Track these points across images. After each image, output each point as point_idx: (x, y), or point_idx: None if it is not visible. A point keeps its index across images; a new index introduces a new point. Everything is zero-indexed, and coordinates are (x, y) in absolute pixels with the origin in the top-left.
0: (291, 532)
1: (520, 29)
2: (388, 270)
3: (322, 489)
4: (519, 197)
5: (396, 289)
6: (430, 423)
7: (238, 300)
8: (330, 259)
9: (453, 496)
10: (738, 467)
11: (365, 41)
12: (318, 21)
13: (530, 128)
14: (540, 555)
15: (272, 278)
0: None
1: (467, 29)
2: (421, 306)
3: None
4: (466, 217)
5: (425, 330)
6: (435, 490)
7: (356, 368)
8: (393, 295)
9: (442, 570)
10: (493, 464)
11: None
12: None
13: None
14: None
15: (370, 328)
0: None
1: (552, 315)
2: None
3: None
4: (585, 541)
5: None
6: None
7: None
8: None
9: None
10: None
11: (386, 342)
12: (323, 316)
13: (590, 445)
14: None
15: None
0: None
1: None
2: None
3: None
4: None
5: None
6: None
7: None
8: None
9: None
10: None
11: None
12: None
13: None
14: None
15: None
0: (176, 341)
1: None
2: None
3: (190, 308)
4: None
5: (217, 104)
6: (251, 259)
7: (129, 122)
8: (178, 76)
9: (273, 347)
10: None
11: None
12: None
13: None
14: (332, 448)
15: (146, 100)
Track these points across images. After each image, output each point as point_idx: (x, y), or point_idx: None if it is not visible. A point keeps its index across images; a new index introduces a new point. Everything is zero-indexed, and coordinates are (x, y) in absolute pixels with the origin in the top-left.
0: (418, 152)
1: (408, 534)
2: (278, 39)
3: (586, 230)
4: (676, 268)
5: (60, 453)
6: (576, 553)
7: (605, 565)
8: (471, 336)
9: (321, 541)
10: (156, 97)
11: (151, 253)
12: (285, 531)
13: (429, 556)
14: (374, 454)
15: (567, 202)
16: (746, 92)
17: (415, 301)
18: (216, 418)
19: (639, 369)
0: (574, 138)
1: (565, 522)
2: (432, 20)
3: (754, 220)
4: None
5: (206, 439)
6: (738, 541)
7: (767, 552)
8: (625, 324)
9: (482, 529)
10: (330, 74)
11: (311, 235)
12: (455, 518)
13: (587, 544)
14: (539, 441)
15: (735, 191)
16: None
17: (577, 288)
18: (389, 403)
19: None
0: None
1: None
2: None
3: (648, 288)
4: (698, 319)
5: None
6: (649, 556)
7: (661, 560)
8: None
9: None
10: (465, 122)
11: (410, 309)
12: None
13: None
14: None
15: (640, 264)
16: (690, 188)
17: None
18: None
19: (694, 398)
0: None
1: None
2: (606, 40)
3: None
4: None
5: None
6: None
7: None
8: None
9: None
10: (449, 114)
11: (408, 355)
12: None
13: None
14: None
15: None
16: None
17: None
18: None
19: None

Task requirements =>
Arrange each line of the entries above into a Markdown table with two columns, Row and Line. Number the rows in order and leave out any blank lines.

Worked answer =>
| Row | Line |
|---|---|
| 1 | Track these points across images. After each image, output each point as point_idx: (x, y), or point_idx: None if it is not visible. A point keeps its index across images; a new index introduces a new point. Everything is zero-indexed, and coordinates are (x, y) in absolute pixels with the origin in the top-left. |
| 2 | 0: (291, 532) |
| 3 | 1: (520, 29) |
| 4 | 2: (388, 270) |
| 5 | 3: (322, 489) |
| 6 | 4: (519, 197) |
| 7 | 5: (396, 289) |
| 8 | 6: (430, 423) |
| 9 | 7: (238, 300) |
| 10 | 8: (330, 259) |
| 11 | 9: (453, 496) |
| 12 | 10: (738, 467) |
| 13 | 11: (365, 41) |
| 14 | 12: (318, 21) |
| 15 | 13: (530, 128) |
| 16 | 14: (540, 555) |
| 17 | 15: (272, 278) |
| 18 | 0: None |
| 19 | 1: (467, 29) |
| 20 | 2: (421, 306) |
| 21 | 3: None |
| 22 | 4: (466, 217) |
| 23 | 5: (425, 330) |
| 24 | 6: (435, 490) |
| 25 | 7: (356, 368) |
| 26 | 8: (393, 295) |
| 27 | 9: (442, 570) |
| 28 | 10: (493, 464) |
| 29 | 11: None |
| 30 | 12: None |
| 31 | 13: None |
| 32 | 14: None |
| 33 | 15: (370, 328) |
| 34 | 0: None |
| 35 | 1: (552, 315) |
| 36 | 2: None |
| 37 | 3: None |
| 38 | 4: (585, 541) |
| 39 | 5: None |
| 40 | 6: None |
| 41 | 7: None |
| 42 | 8: None |
| 43 | 9: None |
| 44 | 10: None |
| 45 | 11: (386, 342) |
| 46 | 12: (323, 316) |
| 47 | 13: (590, 445) |
| 48 | 14: None |
| 49 | 15: None |
| 50 | 0: None |
| 51 | 1: None |
| 52 | 2: None |
| 53 | 3: None |
| 54 | 4: None |
| 55 | 5: None |
| 56 | 6: None |
| 57 | 7: None |
| 58 | 8: None |
| 59 | 9: None |
| 60 | 10: None |
| 61 | 11: None |
| 62 | 12: None |
| 63 | 13: None |
| 64 | 14: None |
| 65 | 15: None |
| 66 | 0: (176, 341) |
| 67 | 1: None |
| 68 | 2: None |
| 69 | 3: (190, 308) |
| 70 | 4: None |
| 71 | 5: (217, 104) |
| 72 | 6: (251, 259) |
| 73 | 7: (129, 122) |
| 74 | 8: (178, 76) |
| 75 | 9: (273, 347) |
| 76 | 10: None |
| 77 | 11: None |
| 78 | 12: None |
| 79 | 13: None |
| 80 | 14: (332, 448) |
| 81 | 15: (146, 100) |
| 82 | Track these points across images. After each image, output each point as point_idx: (x, y), or point_idx: None if it is not visible. A point keeps its index across images; a new index introduces a new point. Everything is zero-indexed, and coordinates are (x, y) in absolute pixels with the origin in the top-left. |
| 83 | 0: (418, 152) |
| 84 | 1: (408, 534) |
| 85 | 2: (278, 39) |
| 86 | 3: (586, 230) |
| 87 | 4: (676, 268) |
| 88 | 5: (60, 453) |
| 89 | 6: (576, 553) |
| 90 | 7: (605, 565) |
| 91 | 8: (471, 336) |
| 92 | 9: (321, 541) |
| 93 | 10: (156, 97) |
| 94 | 11: (151, 253) |
| 95 | 12: (285, 531) |
| 96 | 13: (429, 556) |
| 97 | 14: (374, 454) |
| 98 | 15: (567, 202) |
| 99 | 16: (746, 92) |
| 100 | 17: (415, 301) |
| 101 | 18: (216, 418) |
| 102 | 19: (639, 369) |
| 103 | 0: (574, 138) |
| 104 | 1: (565, 522) |
| 105 | 2: (432, 20) |
| 106 | 3: (754, 220) |
| 107 | 4: None |
| 108 | 5: (206, 439) |
| 109 | 6: (738, 541) |
| 110 | 7: (767, 552) |
| 111 | 8: (625, 324) |
| 112 | 9: (482, 529) |
| 113 | 10: (330, 74) |
| 114 | 11: (311, 235) |
| 115 | 12: (455, 518) |
| 116 | 13: (587, 544) |
| 117 | 14: (539, 441) |
| 118 | 15: (735, 191) |
| 119 | 16: None |
| 120 | 17: (577, 288) |
| 121 | 18: (389, 403) |
| 122 | 19: None |
| 123 | 0: None |
| 124 | 1: None |
| 125 | 2: None |
| 126 | 3: (648, 288) |
| 127 | 4: (698, 319) |
| 128 | 5: None |
| 129 | 6: (649, 556) |
| 130 | 7: (661, 560) |
| 131 | 8: None |
| 132 | 9: None |
| 133 | 10: (465, 122) |
| 134 | 11: (410, 309) |
| 135 | 12: None |
| 136 | 13: None |
| 137 | 14: None |
| 138 | 15: (640, 264) |
| 139 | 16: (690, 188) |
| 140 | 17: None |
| 141 | 18: None |
| 142 | 19: (694, 398) |
| 143 | 0: None |
| 144 | 1: None |
| 145 | 2: (606, 40) |
| 146 | 3: None |
| 147 | 4: None |
| 148 | 5: None |
| 149 | 6: None |
| 150 | 7: None |
| 151 | 8: None |
| 152 | 9: None |
| 153 | 10: (449, 114) |
| 154 | 11: (408, 355) |
| 155 | 12: None |
| 156 | 13: None |
| 157 | 14: None |
| 158 | 15: None |
| 159 | 16: None |
| 160 | 17: None |
| 161 | 18: None |
| 162 | 19: None |